Banning aid groups, in Al-Shabaab’s interest or the Somali people?
By Harar24′s Editorial Team
It’s been a little over two years since Al-Shabaab began banning most aid agencies operating in the regions and areas they controlled. Several reasons were given and different explanations were cited by Al-Shabaab. Others warned and said that there would be food shortage and that these actions were bound to starve the victims of the then-famine. After two years what has changed? Has the famine returned? And how are the people coping?
In order to correspond and communicate with aid organizations Al-Shabaab set up what they called “OSAFA”, “Office for Supervising the Affairs of Foreign Agencies”. Naturally Al-Shabaab laid down guidelines & regulations for aid organizations to abide by and follow. So where did it all go wrong? Well, to begin with Al-Shabaab accused the majority of agencies and organizations of bringing expired food and labeled it “unfit for human consumption”. Secondly, which is what’s really interesting, was that Al-Shabaab was claiming that these aid agencies and organizations had hidden motives and agendas, which they claimed was to prevent Somalia and Somalis from being self sufficient, to constantly rely on aid from the outside world and to prevent the economy from improving. A classic example; a farmer would be planting and tending to his crops until harvesting season arrives, only to find that nobody is willing to buy from him, because everybody is busy getting aid from agencies and organizations. Thus, the farmer would give up his job and abandon his farm, nobody works, no produce, no economy and the vicious cycle would continue.
To see what Somalia is capable of producing and bringing forth one only has to look at the lush farmlands in, Jamame, Jilib, Kamsuma, Afgoye, Marerey and many other cities and regions in Somalia.
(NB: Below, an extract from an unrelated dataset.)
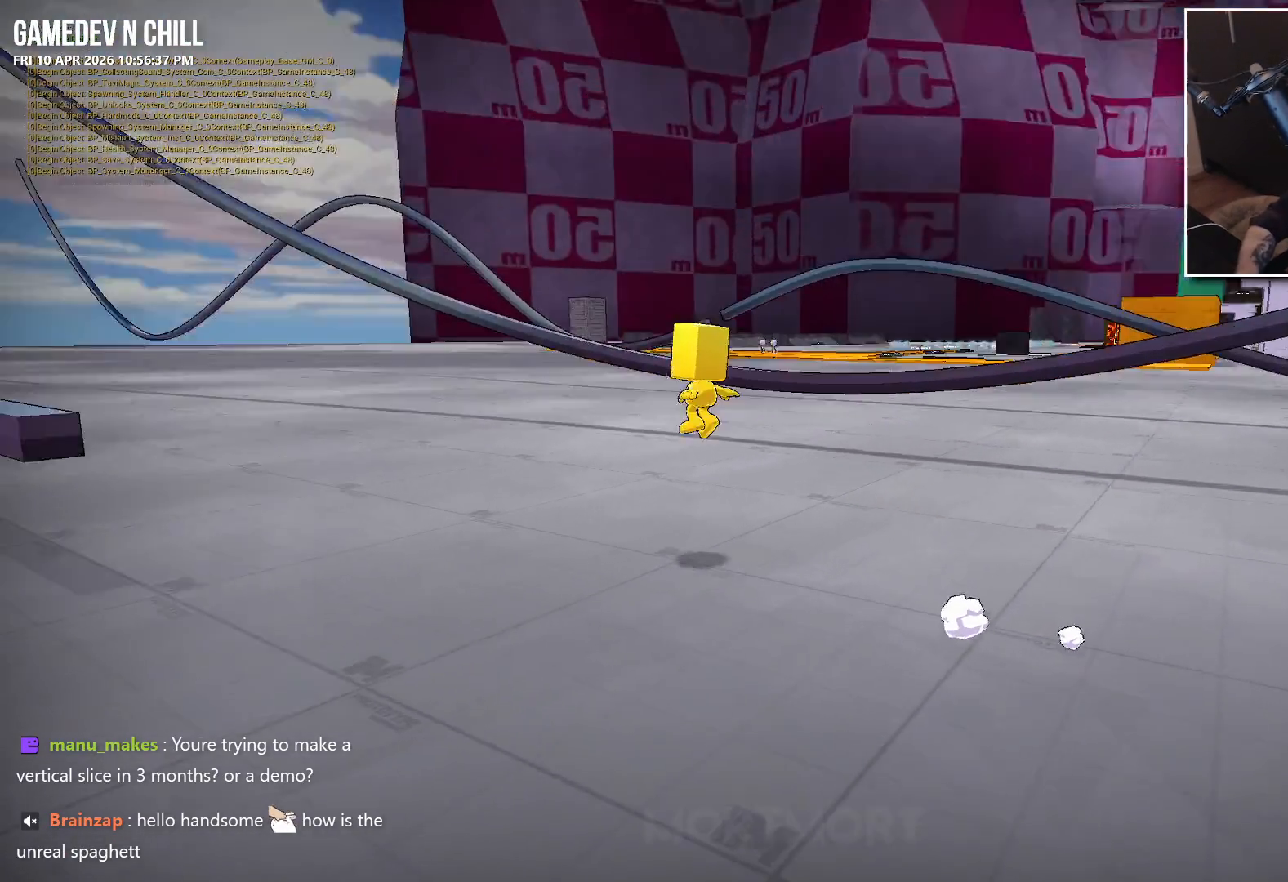
{"buttons": [], "left_stick": "up-left", "right_stick": "center", "events": [[34, "L2", "down"], [50, "right_stick", "center"], [200, "L2", "up"], [250, "right_stick", "left"], [384, "right_stick", "center"]]}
An abundance of different produces can be found including, mangoes, a variety of bananas, coconuts, sugarcanes, papaya, corn, potatoes, tomatoes, onions and much more. It’s a well-known fact that Somalia had a history of being self sufficient, but what changed? As mentioned before, one of the reasons was the dependency on handouts and relief. Another important factor that prevented the land from being cultivated was the lack of security. As the country became engulfed in civil war and anarchy, warlords took control of different pockets of land where they extorted people, oppressed them and often killed them for the most minute of things. As much as people hate to admit it the Al-Shabaab movement did bring a relevant element of peace and stability to the large swathes of land they controlled. This encouraged farmers to return to their farmlands, cultivate them and tend to them, however hope was lost and morale plummeted after being unable to make any profit and seeing their crops go to waste time after time, due to the population having been accustomed to receiving aid. This in a nutshell can be said is why Al-Shabaab banned aid agencies and saw it as a necessity if Somalia’s economy was to be improved.
To see if the ban had the desired effects or adverse effects on the agricultural industry we decided to travel down south, to the fertile and green land of the Jubba regions. It’s an astonishing sight, the vegetation is lush, the greenery is astounding and the more south you head, the greener it gets.
In Bu’ale, around 150 kilometers north of Kismayo, we met Ali Ahmed Dahir, a clan elder who also is a farmer himself, we asked him about the situation, the farming and the effects of the ban on aid. “We have everything here, mangos, bananas, papaya, lemons, you name it. The land and the soil are very fertile and we use irrigation to have water reach our farms. We used to use engines before to pump the water from the river to the farms, but now we use irrigation. The majority of people are taking farming as a profession and many are returning to their profession, because they’ve seen the results and the amounts of money to be made.” he said with a freshly picked mango in his hand. “The people have realized the results of farming and what these lands can produce. But that’s mainly due to two things, the security that has been established and the expulsion of these aid agencies. What they were doing is well known, it was a form of colonialism, a psychological warfare to morally break you. Now we are dependent on no one and fear none”.
It seemed as if the whole town agreed with his view, wherever we went we received the same replies and answers. “I don’t have a farm or a piece of land, but I can tell you its safe and secure here, you can even walk at night. The agricultural business is booming so much, I’m saving up and planning on buying a plot of land.” one of the local townsmen Muse Aweys told us.
The produce from these farms are transported to different areas in Somalia and unlike before, the crops and products are actually being sold and bought in Somali markets. The Shabelle & Jubba rivers flow through many areas of Somalia making the area surrounding it very fertile. Even in the Hiran region where you’d maybe expect more herders than farmers, you still have very fertile farmlands bearing fruits like mango.
A recent article by FAO Somalia, claimed that it was due to their help that Somali farmers have been successful since the 2011 drought, but, it’s a well-known fact that Al-Shabaab don’t permit FAO and other similar organizations to operate in their areas, so to what or who can the success of the farmers in those areas be attributed to?
Going back to our initial questions, there is no famine nor does there seem to be any famine soon. The people and the farmers in particular seems to be doing fine, are well off, independent and self sufficient. We can only see things turning out better for the future of Somalia and Somalis.
So banning aid, was it in the interest of Al-Shabaab, or the Somali people?